Only after this did I realise the primary reason for the very tight hold of the mounts on the nosegear tube. I was puzzled how separately the upper and low bushings did not grip the tube unduly. The reason actually was that these mounts are not collinear, so the tube actually passes between the mounts at an angle, and therefore the tube makes contact only on portions of the bushings. The departure from collinearity is about 5mm over a separation of ~180mm or an angle of about 1.5 degrees!

So the effort in smoothing down the paint build was actually a bit of misdirection. On the other hand, less sanding of the bushes would be required to allow the nosegear tube to slide freely. But also, owing to this, the bearing surfaces between the bushings and the nosegear tube would be a little less, because the bushings are about 0.1-0.2mm further apart compared to what they would have been.

A possible benefit to having to remove less material from the bushing is that there is less chance of the bushings binding if the semi-circular pieces from which they are composed wander rotationally over time in the mounts. But also, on the other hand, the near absence of a significant divot being sanded out of the mount will prevent same from acting to keep the semi-circular bushing halves in they original positions.

I examined another more recent engine mount and found that it did not have this departure from collinearity. I presume that I was not particularly unlucky and that the degree of collinearity was a not-so-well controlled variable in the past, and that many Slings out in the field have the same property. As I have not heard of it being a problem and that I am also not in the habit of doing heavy nosewheel landings I do not expect it to be a problem.

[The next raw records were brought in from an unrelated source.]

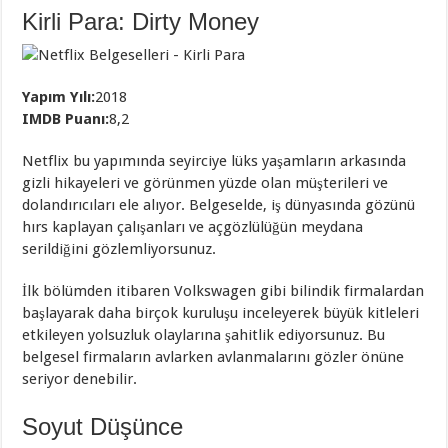
Kirli Para: Dirty Money
Yapım Yılı:
2018
IMDB Puanı:
8,2
Netflix bu yapımında seyirciye lüks yaşamların arkasında
gizli hikayeleri ve görünmen yüzde olan müşterileri ve
dolandırıcıları ele alıyor. Belgeselde, iş dünyasında gözünü
hırs kaplayan çalışanları ve açgözlülüğün meydana
serildiğini gözlemliyorsunuz.
İlk bölümden itibaren Volkswagen gibi bilindik firmalardan
başlayarak daha birçok kuruluşu inceleyerek büyük kitleleri
etkileyen yolsuzluk olaylarına şahitlik ediyorsunuz. Bu
belgesel firmaların avlarken avlanmalarını gözler önüne
seriyor denebilir.
Soyut Düşünce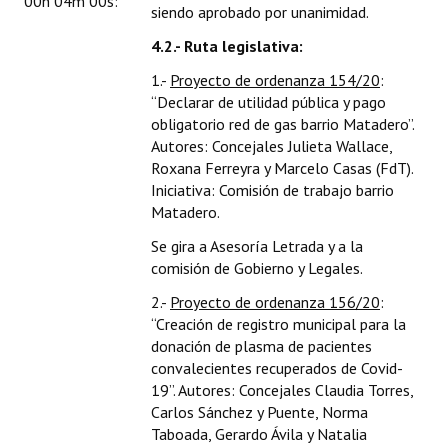
00h 04m 00s:
siendo aprobado por unanimidad.
4.2.- Ruta legislativa:
1.-
Proyecto de ordenanza 154/20
:
“Declarar de utilidad pública y pago
obligatorio red de gas barrio Matadero”.
Autores: Concejales Julieta Wallace,
Roxana Ferreyra y Marcelo Casas (FdT).
Iniciativa: Comisión de trabajo barrio
Matadero.
Se gira a Asesoría Letrada y a la
comisión de Gobierno y Legales.
2.-
Proyecto de ordenanza 156/20
:
“Creación de registro municipal para la
donación de plasma de pacientes
convalecientes recuperados de Covid-
19”. Autores: Concejales Claudia Torres,
Carlos Sánchez y Puente, Norma
Taboada, Gerardo Ávila y Natalia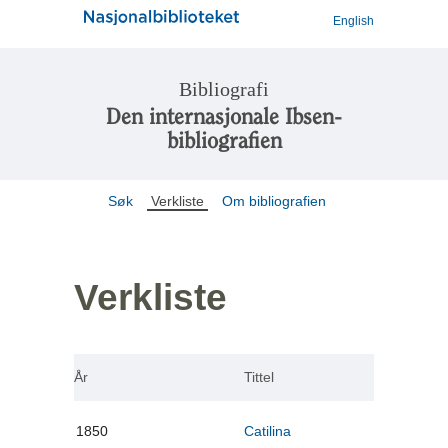
English
Bibliografi
Den internasjonale Ibsen-
bibliografien
Søk
Verkliste
Om bibliografien
Verkliste
År
Tittel
1850
Catilina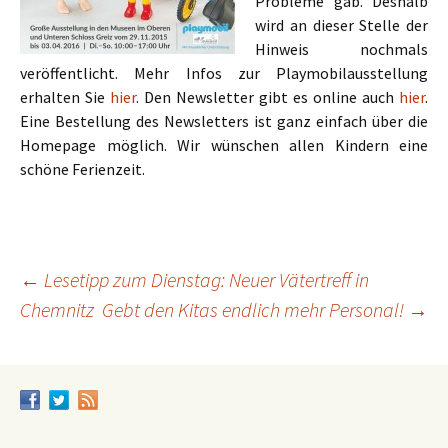
Probleme gab. Deshalb
wird an dieser Stelle der
Hinweis nochmals
veröffentlicht. Mehr Infos zur Playmobilausstellung
erhalten Sie
hier
. Den Newsletter gibt es online auch
hier
.
Eine Bestellung des Newsletters ist ganz einfach über die
Homepage möglich. Wir wünschen allen Kindern eine
schöne Ferienzeit.
Beitrags-
←
Lesetipp zum Dienstag: Neuer Vätertreff in
Chemnitz
Gebt den Kitas endlich mehr Personal!
→
Navigation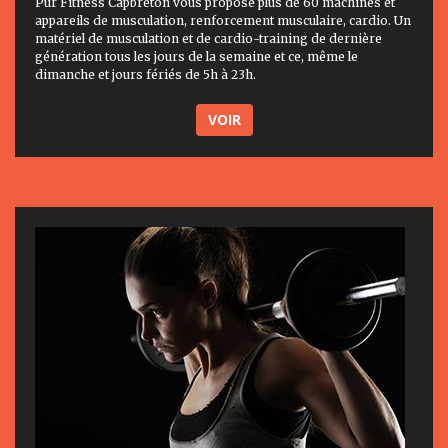
Pur Fitness Capbreton vous propose plus de 60 machines et
appareils de musculation, renforcement musculaire, cardio. Un
matériel de musculation et de cardio-training de dernière
génération tous les jours de la semaine et ce, même le
dimanche et jours fériés de 5h à 23h.
VOIR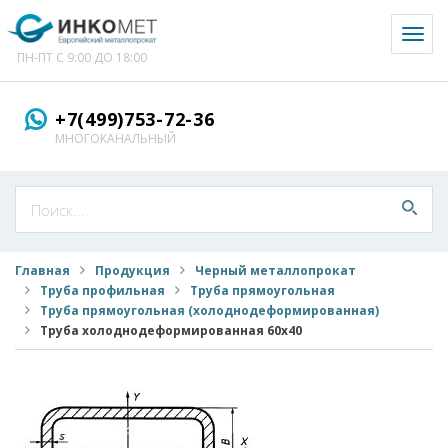
Toggl
naviga
ПН-ПТ С 9:00 ДО 18:00
+7(499)753-72-36
МНОГОКАНАЛЬНЫЙ
Главная
Продукция
Черный металлопрокат
Труба профильная
Труба прямоугольная
Труба прямоугольная (холоднодеформированная)
Труба холоднодеформированная 60x40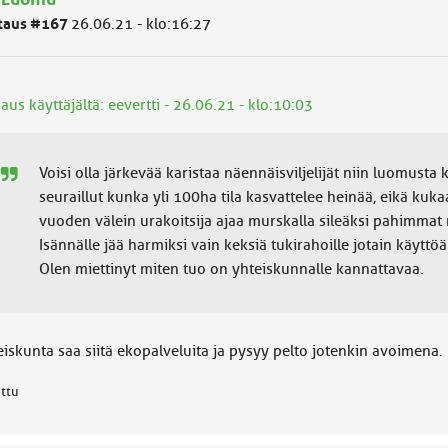
taus #167
26.06.21 - klo:16:27
aus käyttäjältä: eevertti - 26.06.21 - klo:10:03
Voisi olla järkevää karistaa näennäisviljelijät niin luomusta 
seuraillut kunka yli 100ha tila kasvattelee heinää, eikä kuk
vuoden välein urakoitsija ajaa murskalla sileäksi pahimmat
Isännälle jää harmiksi vain keksiä tukirahoille jotain käyttöä
Olen miettinyt miten tuo on yhteiskunnalle kannattavaa.
eiskunta saa siitä ekopalveluita ja pysyy pelto jotenkin avoimena.
attu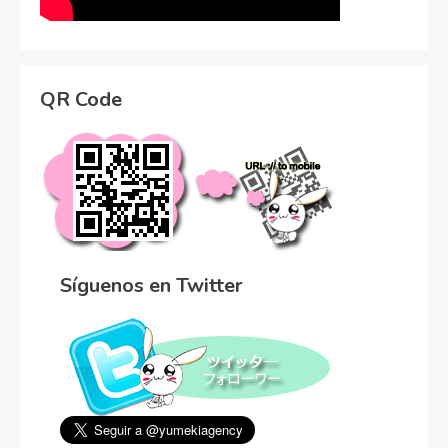
QR Code
Síguenos en Twitter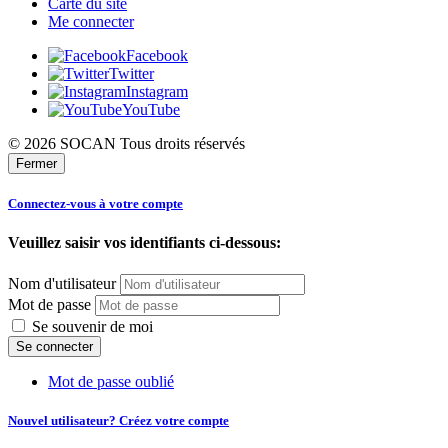
Carte du site
Me connecter
Facebook
Twitter
Instagram
YouTube
© 2026 SOCAN Tous droits réservés
Fermer
Connectez-vous à votre compte
Veuillez saisir vos identifiants ci-dessous:
Nom d'utilisateur
Mot de passe
Se souvenir de moi
Mot de passe oublié
Nouvel utilisateur? Créez votre compte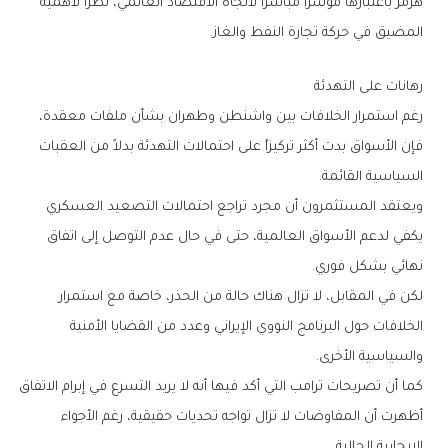
‬المضيق‭ ‬في‭ ‬حركة‭ ‬تجارة‭ ‬النفط‭ ‬والغاز‭.‬
رهانات‭ ‬على‭ ‬التهدئة
‬السياسية‭ ‬القائمة‭.‬
‬نهائي‭ ‬بشكل‭ ‬فوري‭.‬
‬والسياسية‭ ‬الأخرى‭.‬
‬الإيجابية‭ ‬الحالية‭.‬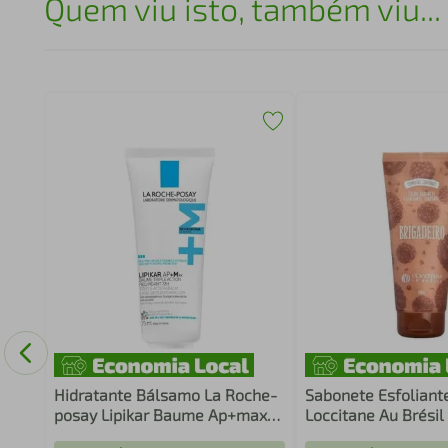
Quem viu isto, também viu...
Flor
tes
Hidratante Bálsamo La Roche-
Sabonete Esfoliant
posay Lipikar Baume Ap+max
Loccitane Au Brésil
75ml
200ml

Another issue with my engine mount was a slight warping of one of the layers (there are 4 layers) of the upper bushing mount which prevented one of the AN3-26 bolts from being fully pushed through, that is not without damaging the thread. The misalignment was corrected by opening up the 3/16" hole on the offending layer, by about 0.15mm. Consequently, the hole on this layer is slightly elongated but there are four layers, and I have also ensured the spaces between the layers are tightly packed with washers, so that the bolt can be properly torqued. The clamping force of the bolt is therefore fully established. Such a clamping force also helps to ensure the shear load capability of even the affected layer is still substantially maintained. For good measure I replaced the AN3 bolts on both the upper and lower bushing mounts with AN173 close tolerance equivalents, achieving an even tighter fit. In any case the elongation of the hole in the single layer of the upper bushing mount is in a lateral direction orthogonal to the fore-aft direction of significant shear loading in servce.